(Document text)
# Treestand ideas



## ridgetop (Sep 13, 2007)

I'm thinking of getting a treestand this year and was planning on spending in the $100-150 range, just looking for something that will last awhile but is still affordable. I plan on sitting in it for maybe 2 or 3 hours at a time. What kind/brand would you guys suggest getting?


----------



## north slope (Sep 8, 2007)

Do plan to pack it far? I love my lone wolf tree stand. It is light weight, compact, quiet and comfortable, it might be a little more than you want to spend but it is sweet.


----------



## TEX-O-BOB (Sep 12, 2007)

north slope said:


> Do plan to pack it far? I love my lone wolf tree stand. It is light weight, compact, quiet and comfortable, it might be a little more than you want to spend but it is sweet.


Amen.

(Set of tasks)
A – In the treestand thread, what price range was ridgetop planning to spend?
B – Please carry on the treestand thread from its last post.

(Stored entries)

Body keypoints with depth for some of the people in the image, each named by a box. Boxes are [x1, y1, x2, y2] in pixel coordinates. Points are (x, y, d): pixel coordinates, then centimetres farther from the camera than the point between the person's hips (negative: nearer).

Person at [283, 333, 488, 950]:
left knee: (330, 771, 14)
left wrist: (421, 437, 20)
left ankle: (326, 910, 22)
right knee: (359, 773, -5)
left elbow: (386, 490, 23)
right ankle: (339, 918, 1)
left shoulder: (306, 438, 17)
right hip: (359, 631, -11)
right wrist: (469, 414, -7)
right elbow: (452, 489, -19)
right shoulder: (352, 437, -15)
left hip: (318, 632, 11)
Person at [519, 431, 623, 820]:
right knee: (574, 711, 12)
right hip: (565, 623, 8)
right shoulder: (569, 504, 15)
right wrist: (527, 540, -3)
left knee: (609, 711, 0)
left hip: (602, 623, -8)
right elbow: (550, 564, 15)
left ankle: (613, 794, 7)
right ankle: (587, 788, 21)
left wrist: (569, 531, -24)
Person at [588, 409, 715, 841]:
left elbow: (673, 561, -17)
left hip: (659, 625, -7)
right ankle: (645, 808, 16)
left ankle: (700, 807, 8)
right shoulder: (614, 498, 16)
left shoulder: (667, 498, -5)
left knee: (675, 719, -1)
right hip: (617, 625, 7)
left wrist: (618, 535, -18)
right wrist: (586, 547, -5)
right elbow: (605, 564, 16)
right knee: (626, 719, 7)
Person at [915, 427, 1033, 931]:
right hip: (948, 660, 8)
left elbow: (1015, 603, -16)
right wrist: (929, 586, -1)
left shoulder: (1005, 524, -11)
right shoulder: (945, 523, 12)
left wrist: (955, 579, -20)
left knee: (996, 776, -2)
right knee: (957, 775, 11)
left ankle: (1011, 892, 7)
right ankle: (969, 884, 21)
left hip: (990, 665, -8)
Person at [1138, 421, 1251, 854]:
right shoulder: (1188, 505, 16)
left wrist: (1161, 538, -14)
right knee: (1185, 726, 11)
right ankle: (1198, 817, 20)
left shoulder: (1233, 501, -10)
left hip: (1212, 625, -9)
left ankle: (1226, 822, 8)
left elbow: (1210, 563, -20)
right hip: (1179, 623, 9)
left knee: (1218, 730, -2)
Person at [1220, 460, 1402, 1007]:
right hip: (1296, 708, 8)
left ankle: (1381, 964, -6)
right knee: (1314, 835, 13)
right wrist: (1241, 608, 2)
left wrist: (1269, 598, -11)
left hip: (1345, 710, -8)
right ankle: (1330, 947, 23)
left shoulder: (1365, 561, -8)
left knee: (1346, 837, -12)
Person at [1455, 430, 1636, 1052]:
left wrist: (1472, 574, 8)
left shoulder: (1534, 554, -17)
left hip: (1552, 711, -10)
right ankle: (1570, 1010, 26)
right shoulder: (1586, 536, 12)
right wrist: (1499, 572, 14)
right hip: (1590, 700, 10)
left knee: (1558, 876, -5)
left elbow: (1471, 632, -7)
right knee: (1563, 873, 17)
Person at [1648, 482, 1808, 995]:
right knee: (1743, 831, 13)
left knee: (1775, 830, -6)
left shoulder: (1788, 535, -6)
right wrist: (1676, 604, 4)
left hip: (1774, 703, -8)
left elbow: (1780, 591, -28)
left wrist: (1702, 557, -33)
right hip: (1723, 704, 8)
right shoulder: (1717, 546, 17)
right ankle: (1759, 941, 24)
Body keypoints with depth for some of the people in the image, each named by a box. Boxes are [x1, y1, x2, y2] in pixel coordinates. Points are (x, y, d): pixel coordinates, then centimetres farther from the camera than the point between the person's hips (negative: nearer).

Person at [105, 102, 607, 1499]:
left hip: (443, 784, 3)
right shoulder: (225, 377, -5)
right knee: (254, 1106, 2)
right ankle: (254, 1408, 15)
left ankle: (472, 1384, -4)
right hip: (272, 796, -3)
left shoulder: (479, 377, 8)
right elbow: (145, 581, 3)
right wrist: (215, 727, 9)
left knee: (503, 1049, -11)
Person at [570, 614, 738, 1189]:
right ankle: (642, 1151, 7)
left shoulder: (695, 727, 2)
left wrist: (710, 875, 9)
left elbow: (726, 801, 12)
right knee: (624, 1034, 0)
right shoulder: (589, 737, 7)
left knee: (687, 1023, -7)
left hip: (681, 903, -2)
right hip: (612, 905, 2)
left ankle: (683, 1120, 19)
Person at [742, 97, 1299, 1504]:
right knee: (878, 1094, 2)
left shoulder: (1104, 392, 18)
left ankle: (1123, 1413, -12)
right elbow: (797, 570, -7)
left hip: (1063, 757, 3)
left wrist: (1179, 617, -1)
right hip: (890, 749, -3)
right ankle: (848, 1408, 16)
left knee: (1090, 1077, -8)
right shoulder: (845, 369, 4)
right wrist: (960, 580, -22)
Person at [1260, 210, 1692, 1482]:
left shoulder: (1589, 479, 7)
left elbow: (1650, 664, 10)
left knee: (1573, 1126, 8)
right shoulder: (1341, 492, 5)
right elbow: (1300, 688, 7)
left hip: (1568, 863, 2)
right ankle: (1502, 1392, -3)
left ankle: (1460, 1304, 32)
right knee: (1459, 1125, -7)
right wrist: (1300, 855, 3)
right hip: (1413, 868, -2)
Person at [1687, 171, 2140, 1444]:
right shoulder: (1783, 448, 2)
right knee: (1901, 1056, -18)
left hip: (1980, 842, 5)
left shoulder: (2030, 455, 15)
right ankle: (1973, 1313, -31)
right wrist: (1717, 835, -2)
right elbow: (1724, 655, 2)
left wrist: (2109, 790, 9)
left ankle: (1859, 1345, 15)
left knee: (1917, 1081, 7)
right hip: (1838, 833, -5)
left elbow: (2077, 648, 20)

(Answers by item number)
A – $100-150

B –
Price is the last thing you should consider when looking to get a stand. If you're going to be packing it far a light portable stand is a must. Even if you only plan on sitting for 2-3 hours, those hours can turn into eons when you're in a crappy uncomfortable stand. You'll fidget, squirm and lose your concentration and above all your confidence to make that shot when it counts. When hunting mule deer you'll need every advantage you can get, they have an uncanny ability to bust you, even from a stand. Go with the best stand you can afford. Summit makes some really good ones and Lone Wolf is tops also.

Good luck.


----------



## idiot with a bow (Sep 10, 2007)

> those hours can turn into eons


I remember one time I was in a treestand, and it was 8:13 for 28 minutes!


----------



## elkfromabove (Apr 20, 2008)

ridgetop said:


> I'm thinking of getting a treestand this year and was planning on spending in the $100-150 range, just looking for something that will last awhile but is still affordable. I plan on sitting in it for maybe 2 or 3 hours at a time. What kind/brand would you guys suggest getting?


Here are the basic pros and cons of the various types. You'll have to determine what you need out of a stand first, then narrow down the brand, but most standard brands are safe, comfortable, durable, and user friendly.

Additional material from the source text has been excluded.